### RECORD EXTRACTS

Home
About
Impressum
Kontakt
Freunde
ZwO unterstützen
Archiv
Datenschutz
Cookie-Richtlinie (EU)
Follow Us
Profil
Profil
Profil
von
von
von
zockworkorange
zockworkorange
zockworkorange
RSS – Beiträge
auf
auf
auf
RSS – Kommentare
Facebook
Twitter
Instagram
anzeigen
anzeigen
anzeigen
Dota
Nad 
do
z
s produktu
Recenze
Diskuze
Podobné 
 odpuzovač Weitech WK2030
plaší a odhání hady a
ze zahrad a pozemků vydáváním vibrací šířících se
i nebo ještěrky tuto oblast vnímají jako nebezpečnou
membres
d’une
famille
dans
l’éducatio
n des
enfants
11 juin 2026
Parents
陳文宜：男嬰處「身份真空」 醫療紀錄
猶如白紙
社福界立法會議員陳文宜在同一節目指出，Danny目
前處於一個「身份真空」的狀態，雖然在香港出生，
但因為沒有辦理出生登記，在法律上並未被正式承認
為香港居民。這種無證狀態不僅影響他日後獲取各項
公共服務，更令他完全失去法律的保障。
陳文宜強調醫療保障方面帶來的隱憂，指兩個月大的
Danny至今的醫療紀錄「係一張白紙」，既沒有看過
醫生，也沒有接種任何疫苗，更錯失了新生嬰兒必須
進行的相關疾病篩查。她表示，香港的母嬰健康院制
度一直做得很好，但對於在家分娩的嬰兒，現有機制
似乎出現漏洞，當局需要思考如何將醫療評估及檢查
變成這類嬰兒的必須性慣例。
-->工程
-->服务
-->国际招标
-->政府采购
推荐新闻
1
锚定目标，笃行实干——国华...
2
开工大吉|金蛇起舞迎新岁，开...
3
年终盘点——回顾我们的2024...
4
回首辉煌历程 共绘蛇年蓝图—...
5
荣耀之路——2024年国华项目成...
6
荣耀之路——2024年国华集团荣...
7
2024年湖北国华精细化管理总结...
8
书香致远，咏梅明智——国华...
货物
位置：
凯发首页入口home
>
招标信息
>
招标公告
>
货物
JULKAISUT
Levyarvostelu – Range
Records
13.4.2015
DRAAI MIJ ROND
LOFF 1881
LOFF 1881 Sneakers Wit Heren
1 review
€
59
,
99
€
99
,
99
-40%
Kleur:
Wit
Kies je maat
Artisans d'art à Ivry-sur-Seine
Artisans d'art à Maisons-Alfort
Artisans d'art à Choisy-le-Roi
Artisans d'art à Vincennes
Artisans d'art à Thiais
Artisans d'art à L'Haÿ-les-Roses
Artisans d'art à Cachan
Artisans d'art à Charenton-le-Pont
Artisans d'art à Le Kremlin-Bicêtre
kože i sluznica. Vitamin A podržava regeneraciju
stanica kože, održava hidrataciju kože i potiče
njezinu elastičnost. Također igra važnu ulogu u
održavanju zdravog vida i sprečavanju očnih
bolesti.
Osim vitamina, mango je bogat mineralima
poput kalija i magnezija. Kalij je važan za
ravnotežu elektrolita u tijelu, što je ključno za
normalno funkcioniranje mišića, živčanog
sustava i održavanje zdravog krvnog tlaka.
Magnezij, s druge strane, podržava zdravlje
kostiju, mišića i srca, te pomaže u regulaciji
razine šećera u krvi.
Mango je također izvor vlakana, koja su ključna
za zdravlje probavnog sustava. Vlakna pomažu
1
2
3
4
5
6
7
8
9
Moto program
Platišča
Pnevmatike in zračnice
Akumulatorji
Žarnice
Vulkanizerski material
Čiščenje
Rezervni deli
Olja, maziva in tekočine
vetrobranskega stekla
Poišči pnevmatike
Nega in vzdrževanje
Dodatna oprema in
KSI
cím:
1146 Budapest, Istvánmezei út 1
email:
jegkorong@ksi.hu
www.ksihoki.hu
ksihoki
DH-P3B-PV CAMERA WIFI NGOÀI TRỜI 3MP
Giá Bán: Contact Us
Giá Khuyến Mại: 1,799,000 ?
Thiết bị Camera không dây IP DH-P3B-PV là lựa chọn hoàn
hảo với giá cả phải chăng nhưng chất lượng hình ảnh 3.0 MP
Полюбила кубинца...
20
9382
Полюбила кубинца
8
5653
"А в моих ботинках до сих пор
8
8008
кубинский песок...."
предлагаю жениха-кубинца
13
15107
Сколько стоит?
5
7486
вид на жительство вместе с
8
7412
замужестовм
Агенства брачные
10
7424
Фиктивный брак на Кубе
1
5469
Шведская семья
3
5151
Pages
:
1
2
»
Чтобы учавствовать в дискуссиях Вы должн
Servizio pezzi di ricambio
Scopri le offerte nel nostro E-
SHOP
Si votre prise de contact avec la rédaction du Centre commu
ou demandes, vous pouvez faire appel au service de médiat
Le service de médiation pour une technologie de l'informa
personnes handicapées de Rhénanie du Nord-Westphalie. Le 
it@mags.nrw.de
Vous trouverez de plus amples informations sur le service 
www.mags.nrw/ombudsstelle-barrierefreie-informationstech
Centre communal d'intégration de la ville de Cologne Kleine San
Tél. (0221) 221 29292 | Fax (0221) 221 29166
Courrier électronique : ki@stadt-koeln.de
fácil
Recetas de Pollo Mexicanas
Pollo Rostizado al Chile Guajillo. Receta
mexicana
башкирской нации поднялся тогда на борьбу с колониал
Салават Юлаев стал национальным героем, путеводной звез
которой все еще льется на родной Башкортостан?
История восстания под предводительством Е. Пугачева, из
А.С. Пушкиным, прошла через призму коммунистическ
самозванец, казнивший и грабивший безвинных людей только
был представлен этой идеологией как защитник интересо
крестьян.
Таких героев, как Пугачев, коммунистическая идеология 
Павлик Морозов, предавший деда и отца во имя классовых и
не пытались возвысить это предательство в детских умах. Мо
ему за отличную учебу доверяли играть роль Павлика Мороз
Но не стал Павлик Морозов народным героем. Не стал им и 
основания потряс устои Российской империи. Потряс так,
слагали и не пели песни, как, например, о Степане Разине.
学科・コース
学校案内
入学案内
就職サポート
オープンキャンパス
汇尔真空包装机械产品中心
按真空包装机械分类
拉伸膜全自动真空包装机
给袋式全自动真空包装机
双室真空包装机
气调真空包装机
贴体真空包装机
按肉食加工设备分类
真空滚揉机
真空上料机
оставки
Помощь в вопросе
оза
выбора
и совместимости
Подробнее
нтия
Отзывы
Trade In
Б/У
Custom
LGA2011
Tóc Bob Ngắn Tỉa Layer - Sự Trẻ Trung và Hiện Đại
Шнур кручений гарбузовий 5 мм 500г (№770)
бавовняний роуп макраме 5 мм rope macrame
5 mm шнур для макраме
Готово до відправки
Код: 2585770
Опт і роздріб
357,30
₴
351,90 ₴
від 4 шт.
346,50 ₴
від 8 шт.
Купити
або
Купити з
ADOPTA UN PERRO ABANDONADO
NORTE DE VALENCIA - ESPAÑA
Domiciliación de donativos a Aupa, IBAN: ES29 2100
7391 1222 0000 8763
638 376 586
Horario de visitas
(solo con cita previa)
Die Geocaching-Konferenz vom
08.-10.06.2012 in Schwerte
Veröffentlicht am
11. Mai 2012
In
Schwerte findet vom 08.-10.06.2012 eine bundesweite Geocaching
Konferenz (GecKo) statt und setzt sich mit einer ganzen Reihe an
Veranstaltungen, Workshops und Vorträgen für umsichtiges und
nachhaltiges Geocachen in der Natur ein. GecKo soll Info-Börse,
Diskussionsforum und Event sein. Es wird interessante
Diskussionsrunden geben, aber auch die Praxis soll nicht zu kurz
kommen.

### REQUEST
The expected answer is an exact copy of the lines above, beginning at the line with "RSS – Kommentare" and ending at the line with "ze zahrad a", with both ends in.

### ANSWER
RSS – Kommentare
Facebook
Twitter
Instagram
anzeigen
anzeigen
anzeigen
Dota
Nad 
do
z
s produktu
Recenze
Diskuze
Podobné 
 odpuzovač Weitech WK2030
plaší a odhání hady a
ze zahrad a pozemků vydáváním vibrací šířících se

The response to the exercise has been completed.